[DIRECTIONS] With the pictures removed, write out the data below exactly.

── DATA SUPPLIED

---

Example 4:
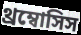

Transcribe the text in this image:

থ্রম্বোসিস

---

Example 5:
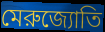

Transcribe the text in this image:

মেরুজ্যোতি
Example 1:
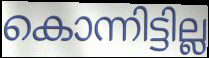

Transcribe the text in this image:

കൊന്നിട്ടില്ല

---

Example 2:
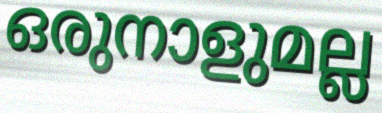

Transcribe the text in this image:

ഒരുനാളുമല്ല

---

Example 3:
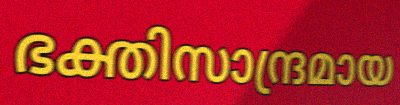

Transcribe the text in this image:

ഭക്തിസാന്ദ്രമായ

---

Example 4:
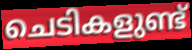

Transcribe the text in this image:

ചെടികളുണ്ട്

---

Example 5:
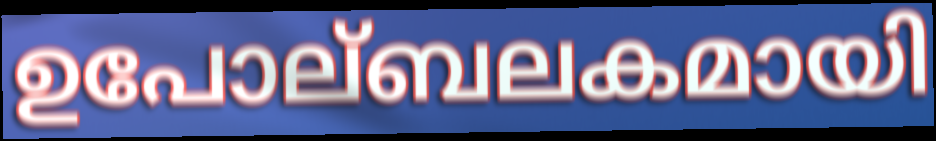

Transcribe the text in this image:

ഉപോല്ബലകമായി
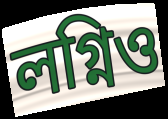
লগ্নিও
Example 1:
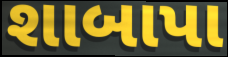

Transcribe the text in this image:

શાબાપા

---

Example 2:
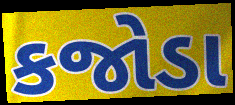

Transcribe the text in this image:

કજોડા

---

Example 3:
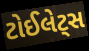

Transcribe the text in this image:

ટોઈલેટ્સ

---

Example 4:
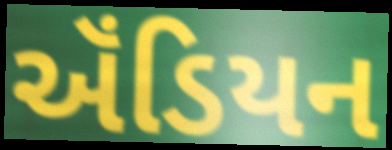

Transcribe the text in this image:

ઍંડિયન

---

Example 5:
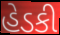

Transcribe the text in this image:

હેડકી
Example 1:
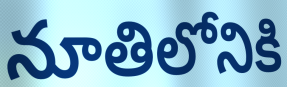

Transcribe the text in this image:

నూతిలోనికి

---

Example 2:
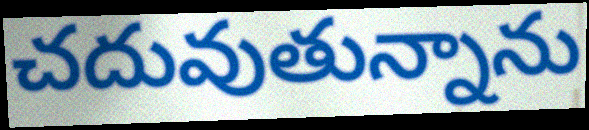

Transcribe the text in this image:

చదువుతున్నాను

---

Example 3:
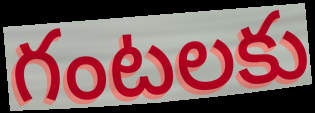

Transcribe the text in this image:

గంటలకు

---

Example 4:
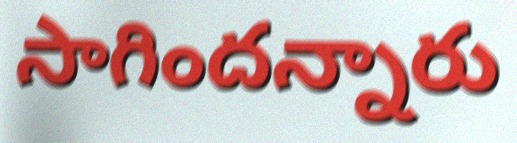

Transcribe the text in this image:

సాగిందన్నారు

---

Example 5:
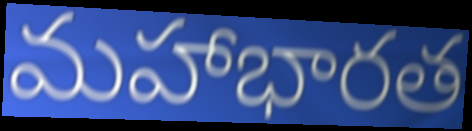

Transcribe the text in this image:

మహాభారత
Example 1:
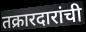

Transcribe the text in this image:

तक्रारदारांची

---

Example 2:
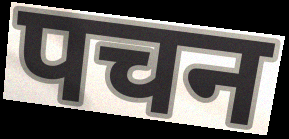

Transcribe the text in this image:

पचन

────

[FINISHED EXERCISE]
---

Example 4:

Transcribe the text in this image:

থ্রম্বোসিস

---

Example 5:

Transcribe the text in this image:

মেরুজ্যোতি
Example 1:

Transcribe the text in this image:

കൊന്നിട്ടില്ല

---

Example 2:

Transcribe the text in this image:

ഒരുനാളുമല്ല

---

Example 3:

Transcribe the text in this image:

ഭക്തിസാന്ദ്രമായ

---

Example 4:

Transcribe the text in this image:

ചെടികളുണ്ട്

---

Example 5:

Transcribe the text in this image:

ഉപോല്ബലകമായി
লগ্নিও
Example 1:

Transcribe the text in this image:

શાબાપા

---

Example 2:

Transcribe the text in this image:

કજોડા

---

Example 3:

Transcribe the text in this image:

ટોઈલેટ્સ

---

Example 4:

Transcribe the text in this image:

ઍંડિયન

---

Example 5:

Transcribe the text in this image:

હેડકી
Example 1:

Transcribe the text in this image:

నూతిలోనికి

---

Example 2:

Transcribe the text in this image:

చదువుతున్నాను

---

Example 3:

Transcribe the text in this image:

గంటలకు

---

Example 4:

Transcribe the text in this image:

సాగిందన్నారు

---

Example 5:

Transcribe the text in this image:

మహాభారత
Example 1:

Transcribe the text in this image:

तक्रारदारांची

---

Example 2:

Transcribe the text in this image:

पचन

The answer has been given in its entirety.